Aim of the exercise -> Transcribe all the lines below exactly. Omit the pictures.

*** Data records

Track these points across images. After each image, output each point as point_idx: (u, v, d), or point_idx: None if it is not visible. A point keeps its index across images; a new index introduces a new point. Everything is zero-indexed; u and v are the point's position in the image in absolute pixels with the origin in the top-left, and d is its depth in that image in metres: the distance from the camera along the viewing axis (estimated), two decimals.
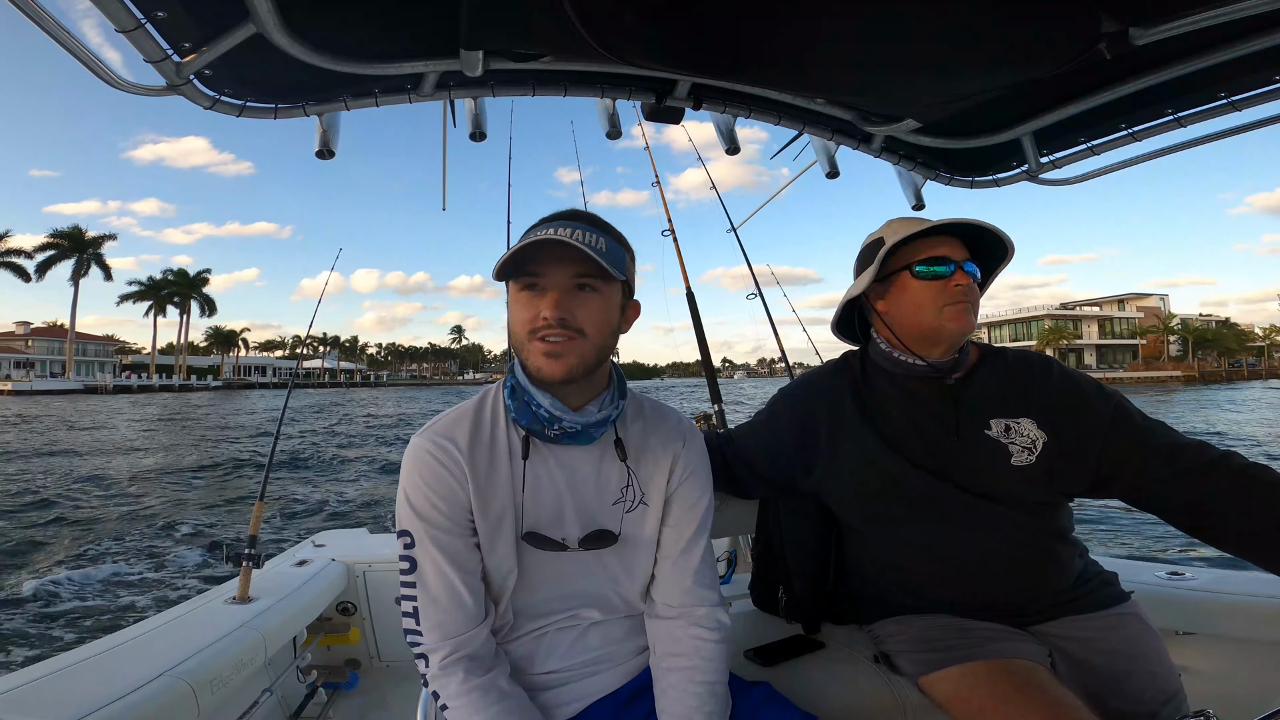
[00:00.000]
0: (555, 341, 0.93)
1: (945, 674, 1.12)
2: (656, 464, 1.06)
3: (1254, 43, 1.25)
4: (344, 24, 1.23)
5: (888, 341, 1.29)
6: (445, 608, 0.94)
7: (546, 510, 0.99)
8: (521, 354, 0.98)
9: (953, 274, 1.20)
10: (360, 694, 2.22)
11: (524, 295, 0.96)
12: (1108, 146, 1.72)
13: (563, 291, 0.94)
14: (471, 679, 0.90)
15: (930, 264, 1.20)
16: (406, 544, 0.96)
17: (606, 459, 1.03)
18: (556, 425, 0.97)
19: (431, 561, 0.95)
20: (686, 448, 1.09)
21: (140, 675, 1.33)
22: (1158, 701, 1.09)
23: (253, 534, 1.90)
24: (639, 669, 1.07)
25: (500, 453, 0.99)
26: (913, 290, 1.22)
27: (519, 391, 0.99)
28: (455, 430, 0.99)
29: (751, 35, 1.19)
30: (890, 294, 1.26)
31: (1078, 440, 1.18)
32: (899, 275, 1.24)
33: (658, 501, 1.06)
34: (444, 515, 0.95)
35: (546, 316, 0.93)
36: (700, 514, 1.08)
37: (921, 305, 1.21)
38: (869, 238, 1.33)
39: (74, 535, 7.18)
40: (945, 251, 1.21)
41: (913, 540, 1.22)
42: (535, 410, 0.97)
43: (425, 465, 0.96)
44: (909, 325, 1.24)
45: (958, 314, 1.19)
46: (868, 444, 1.24)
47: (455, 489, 0.96)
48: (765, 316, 3.12)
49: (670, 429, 1.10)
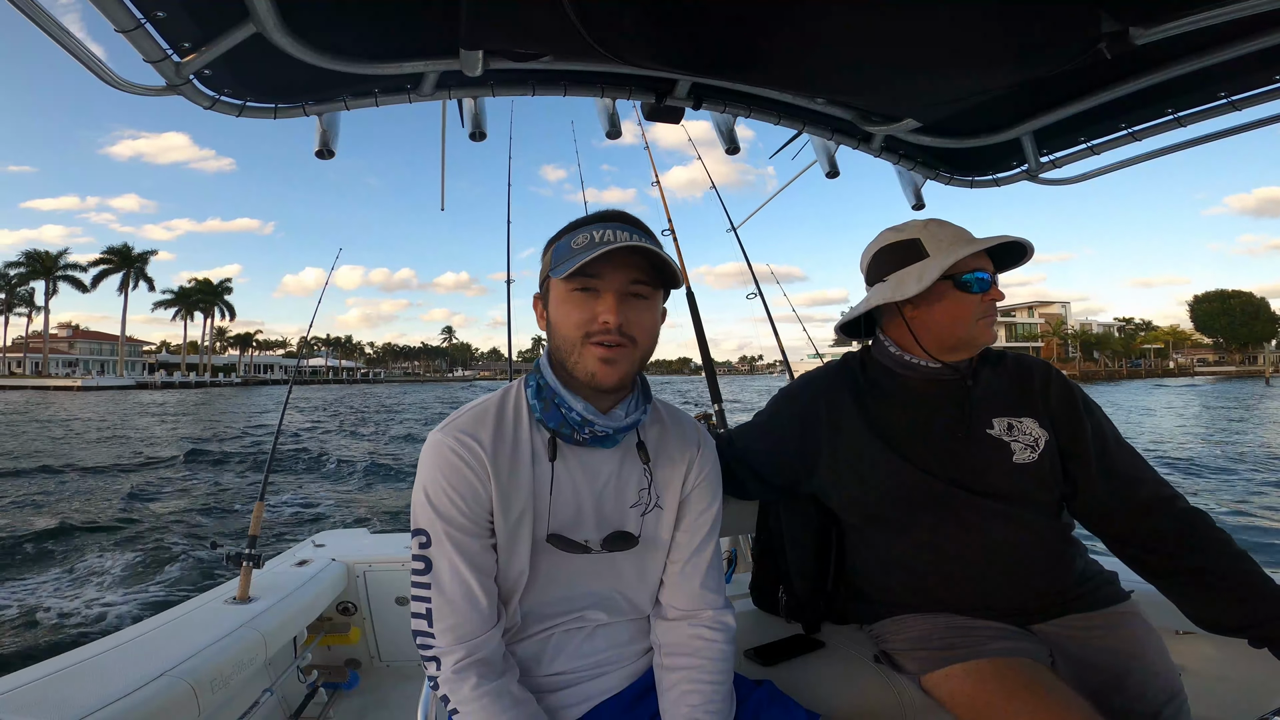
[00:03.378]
0: (612, 348, 0.93)
1: (948, 672, 1.12)
2: (674, 467, 1.06)
3: (1254, 43, 1.25)
4: (344, 24, 1.23)
5: (897, 344, 1.29)
6: (461, 610, 0.92)
7: (568, 512, 0.99)
8: (571, 356, 0.95)
9: (990, 288, 1.22)
10: (360, 694, 2.22)
11: (576, 295, 0.94)
12: (1108, 146, 1.72)
13: (619, 296, 0.93)
14: (484, 684, 0.89)
15: (976, 275, 1.21)
16: (422, 543, 0.94)
17: (628, 462, 1.03)
18: (588, 429, 0.96)
19: (449, 562, 0.92)
20: (702, 453, 1.10)
21: (140, 675, 1.33)
22: (1158, 701, 1.10)
23: (253, 534, 1.90)
24: (643, 670, 1.07)
25: (523, 453, 0.97)
26: (952, 299, 1.22)
27: (546, 392, 0.98)
28: (479, 428, 0.96)
29: (751, 35, 1.19)
30: (926, 301, 1.25)
31: (1067, 447, 1.22)
32: (939, 283, 1.22)
33: (672, 504, 1.06)
34: (464, 515, 0.93)
35: (608, 321, 0.92)
36: (711, 519, 1.09)
37: (960, 316, 1.21)
38: (894, 235, 1.30)
39: (81, 535, 7.18)
40: (983, 264, 1.22)
41: (914, 540, 1.22)
42: (566, 414, 0.95)
43: (447, 462, 0.93)
44: (940, 333, 1.24)
45: (988, 326, 1.22)
46: (869, 446, 1.24)
47: (477, 488, 0.94)
48: (765, 315, 3.11)
49: (688, 433, 1.11)
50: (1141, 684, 1.11)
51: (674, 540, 1.07)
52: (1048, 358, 53.84)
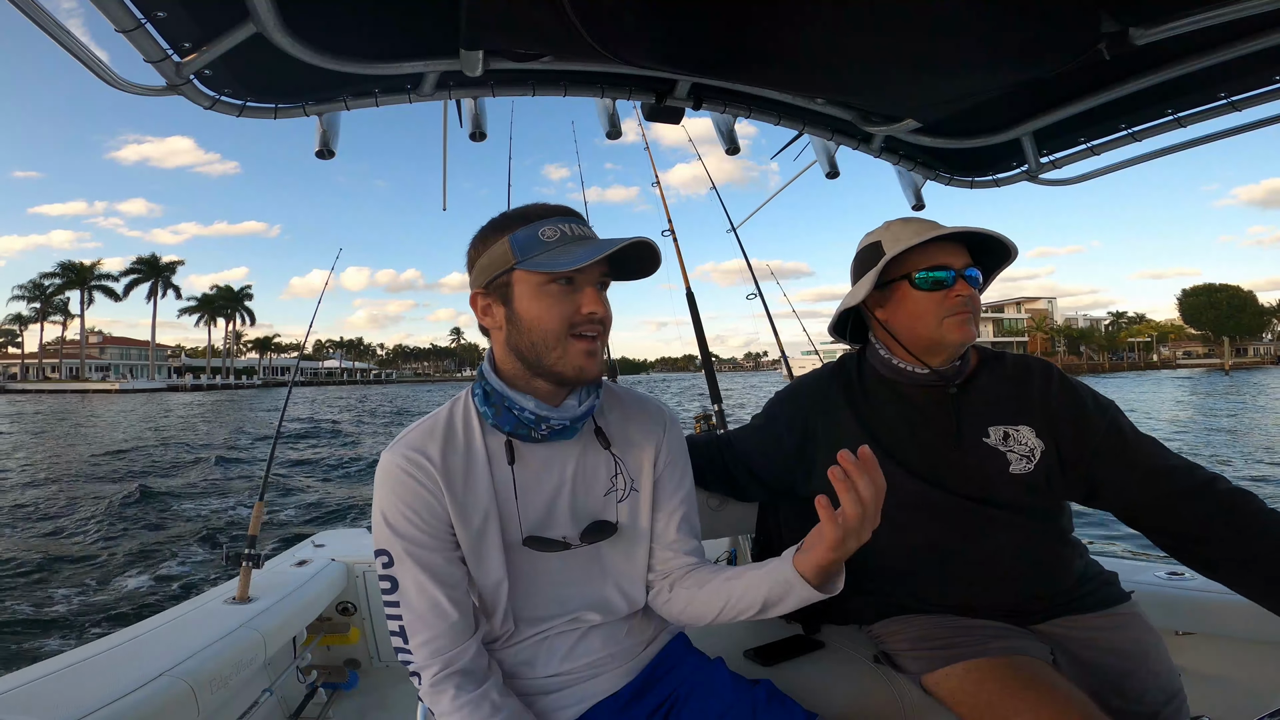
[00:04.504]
0: (594, 339, 0.94)
1: (949, 671, 1.12)
2: (642, 449, 1.07)
3: (1254, 43, 1.24)
4: (344, 24, 1.23)
5: (886, 348, 1.28)
6: (431, 624, 0.92)
7: (539, 512, 0.99)
8: (553, 352, 0.93)
9: (954, 284, 1.17)
10: (360, 694, 2.22)
11: (554, 288, 0.93)
12: (1108, 146, 1.72)
13: (596, 288, 0.95)
14: (463, 694, 0.89)
15: (930, 273, 1.18)
16: (385, 563, 0.94)
17: (590, 451, 1.03)
18: (544, 425, 0.96)
19: (413, 579, 0.92)
20: (668, 433, 1.11)
21: (140, 675, 1.33)
22: (1158, 701, 1.10)
23: (252, 534, 1.90)
24: (640, 669, 1.07)
25: (477, 461, 0.97)
26: (912, 300, 1.20)
27: (494, 396, 0.97)
28: (427, 442, 0.96)
29: (751, 35, 1.19)
30: (890, 302, 1.24)
31: (1074, 451, 1.19)
32: (898, 284, 1.21)
33: (647, 487, 1.07)
34: (421, 531, 0.93)
35: (593, 311, 0.93)
36: (685, 493, 1.11)
37: (921, 316, 1.19)
38: (867, 238, 1.30)
39: (95, 534, 7.19)
40: (946, 259, 1.18)
41: (913, 544, 1.22)
42: (519, 414, 0.95)
43: (398, 481, 0.93)
44: (909, 334, 1.22)
45: (958, 325, 1.17)
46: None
47: (431, 502, 0.93)
48: (764, 314, 3.12)
49: (650, 415, 1.11)
50: (1141, 685, 1.11)
51: (654, 529, 1.08)
52: (1032, 352, 53.02)
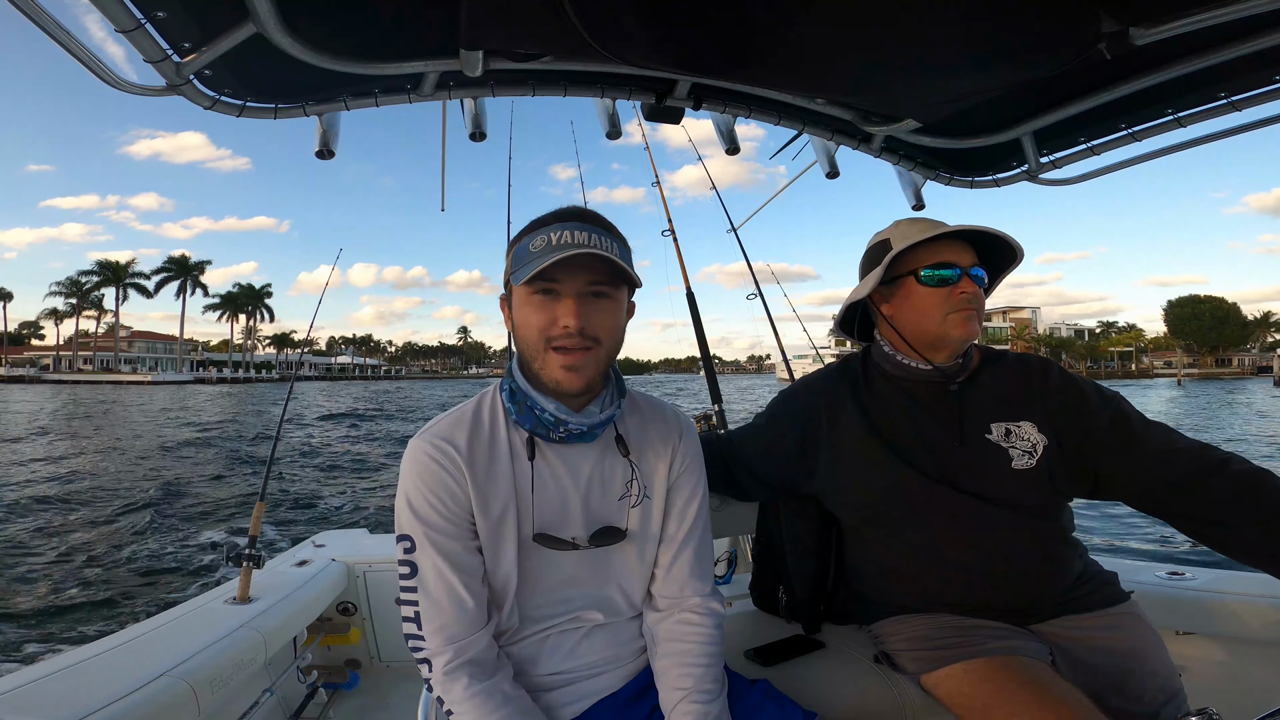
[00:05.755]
0: (573, 353, 0.93)
1: (949, 671, 1.12)
2: (657, 457, 1.07)
3: (1254, 43, 1.24)
4: (344, 24, 1.23)
5: (891, 345, 1.29)
6: (447, 611, 0.93)
7: (553, 510, 1.00)
8: (534, 362, 0.97)
9: (959, 281, 1.19)
10: (360, 694, 2.22)
11: (537, 299, 0.95)
12: (1108, 146, 1.72)
13: (579, 298, 0.94)
14: (475, 684, 0.90)
15: (936, 270, 1.20)
16: (406, 548, 0.96)
17: (609, 455, 1.04)
18: (562, 428, 0.97)
19: (433, 565, 0.94)
20: (684, 440, 1.11)
21: (140, 675, 1.33)
22: (1158, 701, 1.10)
23: (253, 534, 1.90)
24: (641, 669, 1.08)
25: (501, 454, 0.99)
26: (918, 296, 1.22)
27: (519, 395, 0.99)
28: (454, 432, 0.98)
29: (751, 35, 1.19)
30: (896, 298, 1.26)
31: (1077, 443, 1.19)
32: (905, 280, 1.24)
33: (660, 494, 1.07)
34: (444, 518, 0.95)
35: (567, 325, 0.92)
36: (697, 505, 1.10)
37: (926, 311, 1.21)
38: (875, 237, 1.32)
39: (91, 530, 7.19)
40: (952, 257, 1.20)
41: (914, 542, 1.22)
42: (539, 415, 0.97)
43: (424, 467, 0.96)
44: (914, 330, 1.24)
45: (962, 321, 1.19)
46: (869, 449, 1.24)
47: (455, 491, 0.95)
48: (765, 316, 3.11)
49: (667, 422, 1.11)
50: (1141, 684, 1.11)
51: (663, 531, 1.07)
52: None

******

Answer for this exercise ->
Track these points across images. After each image, output each point as point_idx: (u, v, d), or point_idx: None if it is not visible. A point keeps its index across images; a new index introduces a new point. Everything is zero-indexed; u and v are the point's position in the image in absolute pixels with the origin in the top-left, and d is its depth in that image in metres: the distance from the camera along the viewing axis (estimated), two decimals.
[00:00.000]
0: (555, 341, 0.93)
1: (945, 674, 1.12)
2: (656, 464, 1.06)
3: (1254, 43, 1.25)
4: (344, 24, 1.23)
5: (888, 341, 1.29)
6: (445, 608, 0.94)
7: (546, 510, 0.99)
8: (521, 354, 0.98)
9: (953, 274, 1.20)
10: (360, 694, 2.22)
11: (524, 295, 0.96)
12: (1108, 146, 1.72)
13: (563, 291, 0.94)
14: (471, 679, 0.90)
15: (930, 264, 1.20)
16: (406, 544, 0.96)
17: (606, 459, 1.03)
18: (556, 425, 0.97)
19: (431, 561, 0.95)
20: (686, 448, 1.09)
21: (140, 675, 1.33)
22: (1158, 701, 1.09)
23: (253, 534, 1.90)
24: (639, 669, 1.07)
25: (500, 453, 0.99)
26: (913, 290, 1.22)
27: (519, 391, 0.99)
28: (455, 430, 0.99)
29: (751, 35, 1.19)
30: (890, 294, 1.26)
31: (1078, 440, 1.18)
32: (899, 275, 1.24)
33: (658, 501, 1.06)
34: (444, 515, 0.95)
35: (546, 316, 0.93)
36: (700, 514, 1.08)
37: (921, 305, 1.21)
38: (869, 238, 1.33)
39: (74, 535, 7.18)
40: (945, 251, 1.21)
41: (913, 540, 1.22)
42: (535, 410, 0.97)
43: (425, 465, 0.96)
44: (909, 325, 1.24)
45: (958, 314, 1.19)
46: (868, 444, 1.24)
47: (455, 489, 0.96)
48: (765, 316, 3.12)
49: (670, 429, 1.10)
[00:03.378]
0: (612, 348, 0.93)
1: (948, 672, 1.12)
2: (674, 467, 1.06)
3: (1254, 43, 1.25)
4: (344, 24, 1.23)
5: (897, 344, 1.29)
6: (461, 610, 0.92)
7: (568, 512, 0.99)
8: (571, 356, 0.95)
9: (990, 288, 1.22)
10: (360, 694, 2.22)
11: (576, 295, 0.94)
12: (1108, 146, 1.72)
13: (619, 296, 0.93)
14: (484, 684, 0.89)
15: (976, 275, 1.21)
16: (422, 543, 0.94)
17: (628, 462, 1.03)
18: (588, 429, 0.96)
19: (449, 562, 0.92)
20: (702, 453, 1.10)
21: (140, 675, 1.33)
22: (1158, 701, 1.10)
23: (253, 534, 1.90)
24: (643, 670, 1.07)
25: (523, 453, 0.97)
26: (952, 299, 1.22)
27: (546, 392, 0.98)
28: (479, 428, 0.96)
29: (751, 35, 1.19)
30: (926, 301, 1.25)
31: (1067, 447, 1.22)
32: (939, 283, 1.22)
33: (672, 504, 1.06)
34: (464, 515, 0.93)
35: (608, 321, 0.92)
36: (711, 519, 1.09)
37: (960, 316, 1.21)
38: (894, 235, 1.30)
39: (81, 535, 7.18)
40: (983, 264, 1.22)
41: (914, 540, 1.22)
42: (566, 414, 0.95)
43: (447, 462, 0.93)
44: (940, 333, 1.24)
45: (988, 326, 1.22)
46: (869, 446, 1.24)
47: (477, 488, 0.94)
48: (765, 315, 3.11)
49: (688, 433, 1.11)
50: (1141, 684, 1.11)
51: (674, 540, 1.07)
52: (1048, 358, 53.84)
[00:04.504]
0: (594, 339, 0.94)
1: (949, 671, 1.12)
2: (642, 449, 1.07)
3: (1254, 43, 1.24)
4: (344, 24, 1.23)
5: (886, 348, 1.28)
6: (431, 624, 0.92)
7: (539, 512, 0.99)
8: (553, 352, 0.93)
9: (954, 284, 1.17)
10: (360, 694, 2.22)
11: (554, 288, 0.93)
12: (1108, 146, 1.72)
13: (596, 288, 0.95)
14: (463, 694, 0.89)
15: (930, 273, 1.18)
16: (385, 563, 0.94)
17: (590, 451, 1.03)
18: (544, 425, 0.96)
19: (413, 579, 0.92)
20: (668, 433, 1.11)
21: (140, 675, 1.33)
22: (1158, 701, 1.10)
23: (252, 534, 1.90)
24: (640, 669, 1.07)
25: (477, 461, 0.97)
26: (912, 300, 1.20)
27: (494, 396, 0.97)
28: (427, 442, 0.96)
29: (751, 35, 1.19)
30: (890, 302, 1.24)
31: (1074, 451, 1.19)
32: (898, 284, 1.21)
33: (647, 487, 1.07)
34: (421, 531, 0.93)
35: (593, 311, 0.93)
36: (685, 493, 1.11)
37: (921, 316, 1.19)
38: (867, 238, 1.30)
39: (95, 534, 7.19)
40: (946, 259, 1.18)
41: (913, 544, 1.22)
42: (519, 414, 0.95)
43: (398, 481, 0.93)
44: (909, 334, 1.22)
45: (958, 325, 1.17)
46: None
47: (431, 502, 0.93)
48: (764, 314, 3.12)
49: (650, 415, 1.11)
50: (1141, 685, 1.11)
51: (654, 529, 1.08)
52: (1032, 352, 53.02)
[00:05.755]
0: (573, 353, 0.93)
1: (949, 671, 1.12)
2: (657, 457, 1.07)
3: (1254, 43, 1.24)
4: (344, 24, 1.23)
5: (891, 345, 1.29)
6: (447, 611, 0.93)
7: (553, 510, 1.00)
8: (534, 362, 0.97)
9: (959, 281, 1.19)
10: (360, 694, 2.22)
11: (537, 299, 0.95)
12: (1108, 146, 1.72)
13: (579, 298, 0.94)
14: (475, 684, 0.90)
15: (936, 270, 1.20)
16: (406, 548, 0.96)
17: (609, 455, 1.04)
18: (562, 428, 0.97)
19: (433, 565, 0.94)
20: (684, 440, 1.11)
21: (140, 675, 1.33)
22: (1158, 701, 1.10)
23: (253, 534, 1.90)
24: (641, 669, 1.08)
25: (501, 454, 0.99)
26: (918, 296, 1.22)
27: (519, 395, 0.99)
28: (454, 432, 0.98)
29: (751, 35, 1.19)
30: (896, 298, 1.26)
31: (1077, 443, 1.19)
32: (905, 280, 1.24)
33: (660, 494, 1.07)
34: (444, 518, 0.95)
35: (567, 325, 0.92)
36: (697, 505, 1.10)
37: (926, 311, 1.21)
38: (875, 237, 1.32)
39: (91, 530, 7.19)
40: (952, 257, 1.20)
41: (914, 542, 1.22)
42: (539, 415, 0.97)
43: (424, 467, 0.96)
44: (914, 330, 1.24)
45: (962, 321, 1.19)
46: (869, 449, 1.24)
47: (455, 491, 0.95)
48: (765, 316, 3.11)
49: (667, 422, 1.11)
50: (1141, 684, 1.11)
51: (663, 531, 1.07)
52: None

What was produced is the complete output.